In Africa, where many women have little control over whether their husband or partner will wear a condom, the development of female-controlled HIV-prevention technologies is a high priority that so far has yielded disappointing results.
In 2000, a study among South African prostitutes showed an alarming increase in HIV infections among those assigned to Nonoxynol-9, an already approved contraceptive gel that blocked the AIDS virus in the test tube. But it apparently also irritated vaginal tissues, providing more routes for HIV to invade the bloodstream.
In January 2007, two trials of an experimental microbicide, cellulose sulfate, were abruptly halted in Africa and India after an initial analysis showed it could be increasing the risk of HIV infection.
In July, a three-year African study testing whether simple use of a diaphragm might protect women from HIV found that it did not.

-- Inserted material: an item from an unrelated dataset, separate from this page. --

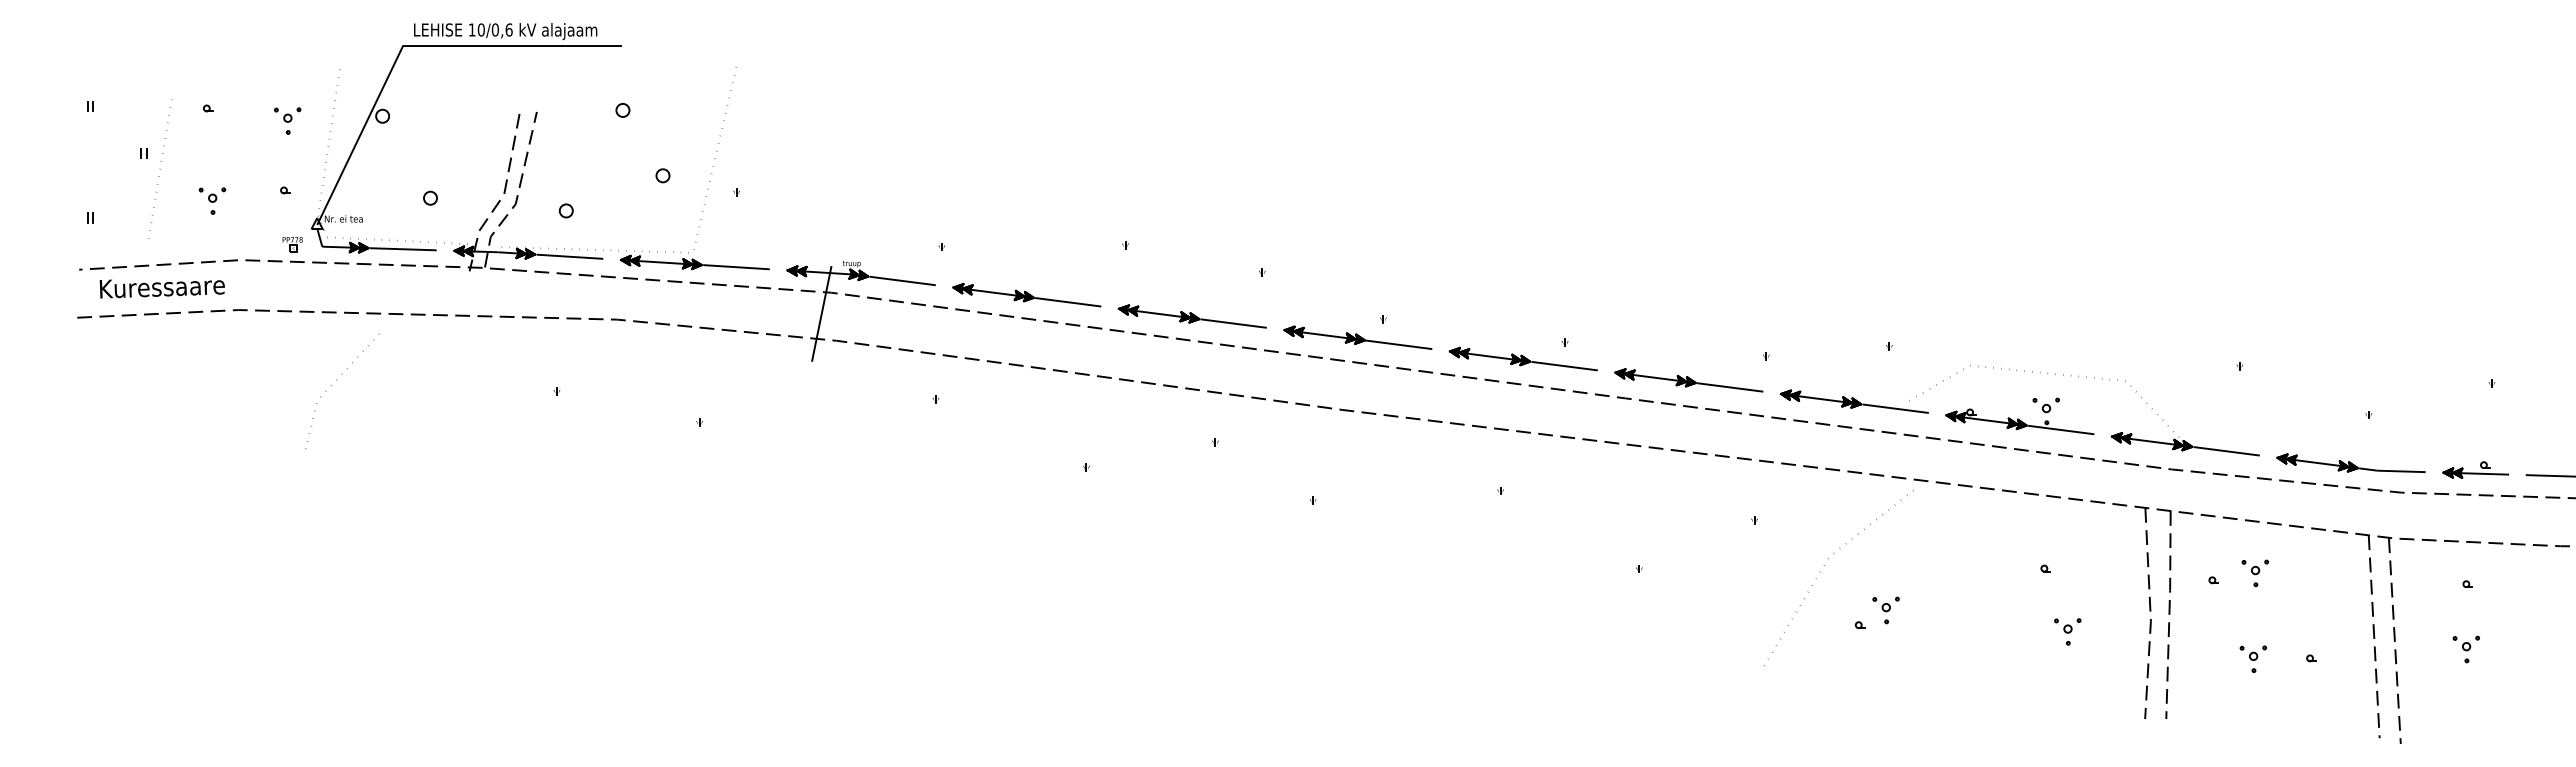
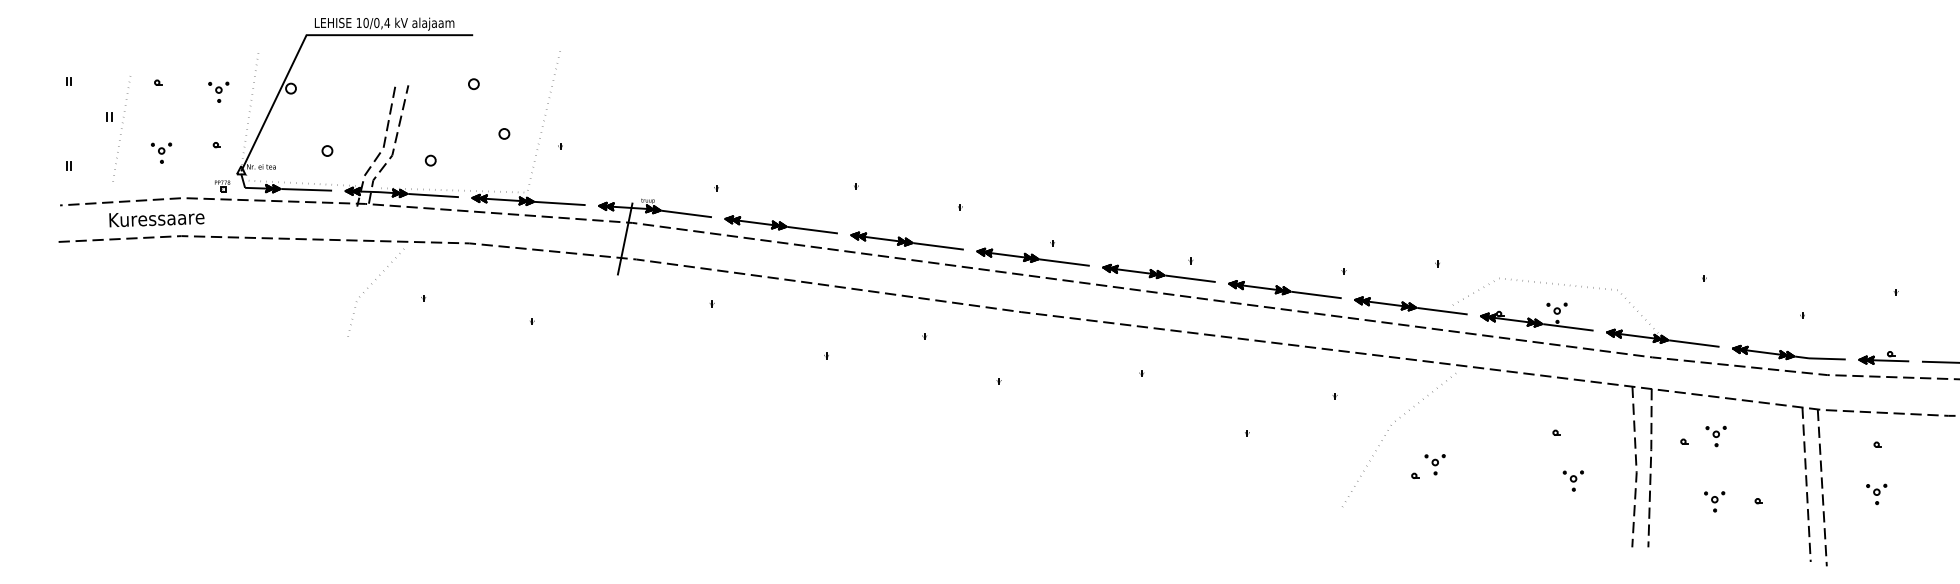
text: (508, 29) -> (386, 22), 10/0,6 -> 10/0,4
text: (161, 288) -> (156, 219), moved
line: (337, 380) -> (372, 284), moved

Two weeks ago, a major study exploring whether treating genital herpes infection with a common drug, acyclovir, could also reduce the risk of HIV infection in gay men and African women reported there was no protective effect.
In the Carraguard study, there are already strong indications that it might have failed because the women in the study were not able to use it consistently. Women typically utilized the product once a week, but sometimes up to 10 times a week. But during the course of the experiment, results showed women used it only 44 percent of the time they had sex.
"That overall number is low, and it could have had an impact," said Barbara Friedland, a Population Council researcher who coordinated behavioral studies in the trial.
Female participants in the trial did not know whether they received the active ingredient, Carraguard, or the placebo. Both groups were given condoms and counseled extensively to use them. It will take further analysis of the study results to determine whether patterns of condom use or failure to use the microbicide played any part in the outcome.
Carraguard had been considered a possible microbicide since 1994. Earlier, smaller studies had indicated it was safe, and that women found the feel, scent and texture of the product acceptable.
According to Population Council researcher Maguire, studies showed that Carraguard could withstand storage in the hot environmental conditions found in Africa for at least four years. The organization is now conducting early studies to determine whether Carraguard might work better if it was mixed with an antiviral drug normally used to treat HIV infection.